** Task directions **
Quote the lines in the entries exactly, from the line with "Esquenta de Carnaval" up to and including the line with "キミの高校に対応！東進の個別指導コース".

[Stored records]
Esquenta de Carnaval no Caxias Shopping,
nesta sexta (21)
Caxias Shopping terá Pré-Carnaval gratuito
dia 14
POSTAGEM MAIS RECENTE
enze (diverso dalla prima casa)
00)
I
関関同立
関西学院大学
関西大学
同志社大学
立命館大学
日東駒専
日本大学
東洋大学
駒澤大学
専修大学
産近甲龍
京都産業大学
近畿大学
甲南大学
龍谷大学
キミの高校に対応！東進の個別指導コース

---

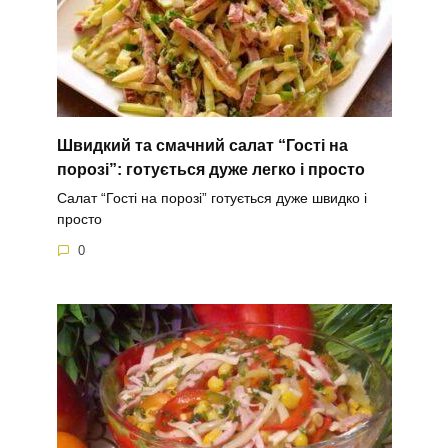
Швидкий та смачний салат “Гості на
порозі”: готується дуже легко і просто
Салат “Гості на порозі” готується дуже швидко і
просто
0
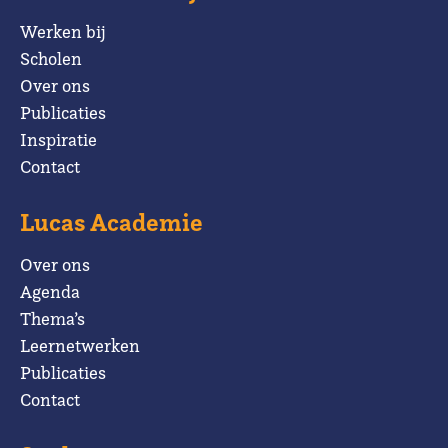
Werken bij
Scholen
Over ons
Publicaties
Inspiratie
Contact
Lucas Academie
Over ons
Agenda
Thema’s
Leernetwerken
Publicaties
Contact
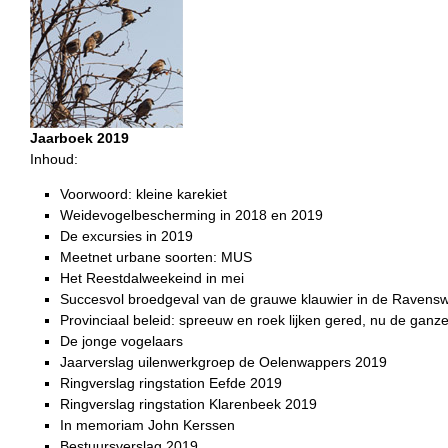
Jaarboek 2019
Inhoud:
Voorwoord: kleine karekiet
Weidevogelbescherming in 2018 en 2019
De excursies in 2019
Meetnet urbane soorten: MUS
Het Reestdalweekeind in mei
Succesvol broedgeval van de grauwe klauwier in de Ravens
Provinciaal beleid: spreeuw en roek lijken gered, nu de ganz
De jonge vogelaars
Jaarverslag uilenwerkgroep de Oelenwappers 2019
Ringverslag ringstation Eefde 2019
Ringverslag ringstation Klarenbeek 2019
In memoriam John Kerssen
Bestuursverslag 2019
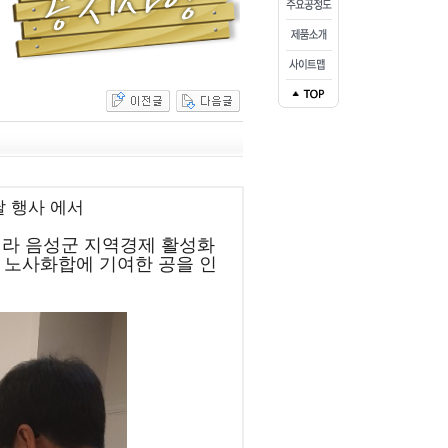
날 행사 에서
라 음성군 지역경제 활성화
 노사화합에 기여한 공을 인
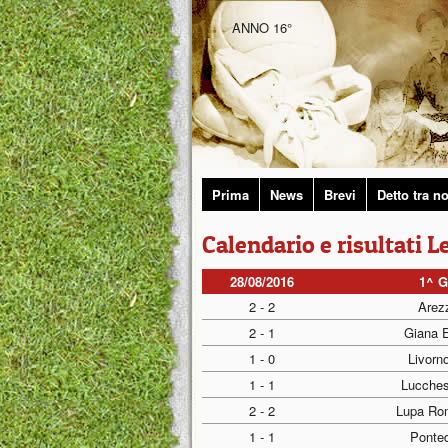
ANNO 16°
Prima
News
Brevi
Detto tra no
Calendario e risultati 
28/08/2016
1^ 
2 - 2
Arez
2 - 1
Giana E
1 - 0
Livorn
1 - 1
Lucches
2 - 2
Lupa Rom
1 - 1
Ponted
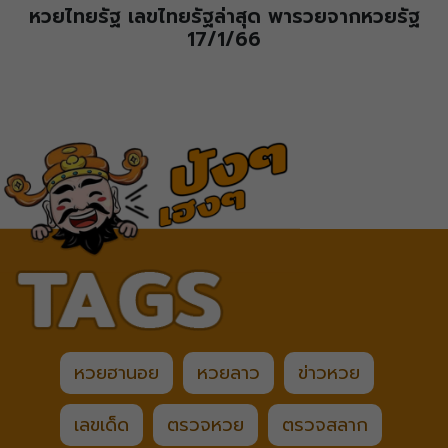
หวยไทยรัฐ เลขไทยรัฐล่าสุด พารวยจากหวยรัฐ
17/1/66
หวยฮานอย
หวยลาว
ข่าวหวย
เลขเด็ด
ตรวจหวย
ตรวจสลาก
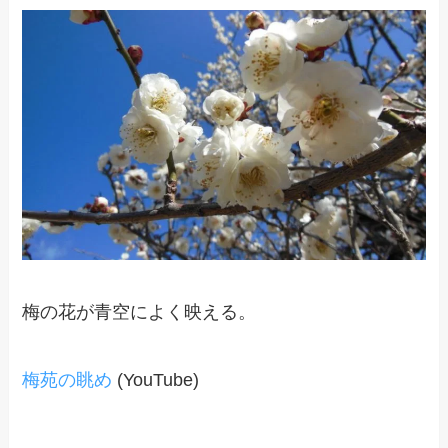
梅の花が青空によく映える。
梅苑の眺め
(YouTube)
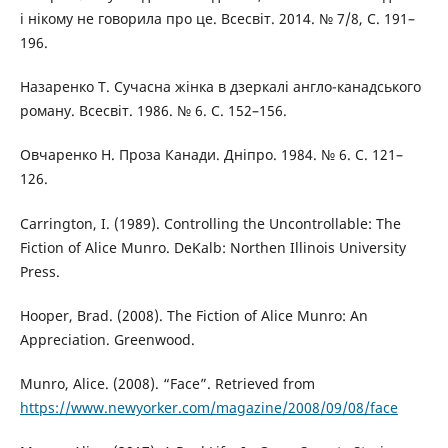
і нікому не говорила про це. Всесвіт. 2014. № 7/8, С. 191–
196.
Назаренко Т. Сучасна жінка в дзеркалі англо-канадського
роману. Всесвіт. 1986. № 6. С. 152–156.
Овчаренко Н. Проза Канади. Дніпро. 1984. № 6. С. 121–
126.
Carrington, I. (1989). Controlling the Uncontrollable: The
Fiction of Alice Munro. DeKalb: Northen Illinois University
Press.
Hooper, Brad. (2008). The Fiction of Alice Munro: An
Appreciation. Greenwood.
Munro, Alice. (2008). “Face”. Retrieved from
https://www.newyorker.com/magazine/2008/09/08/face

** Problem solution **
Esquenta de Carnaval no Caxias Shopping,
nesta sexta (21)
Caxias Shopping terá Pré-Carnaval gratuito
dia 14
POSTAGEM MAIS RECENTE
enze (diverso dalla prima casa)
00)
I
関関同立
関西学院大学
関西大学
同志社大学
立命館大学
日東駒専
日本大学
東洋大学
駒澤大学
専修大学
産近甲龍
京都産業大学
近畿大学
甲南大学
龍谷大学
キミの高校に対応！東進の個別指導コース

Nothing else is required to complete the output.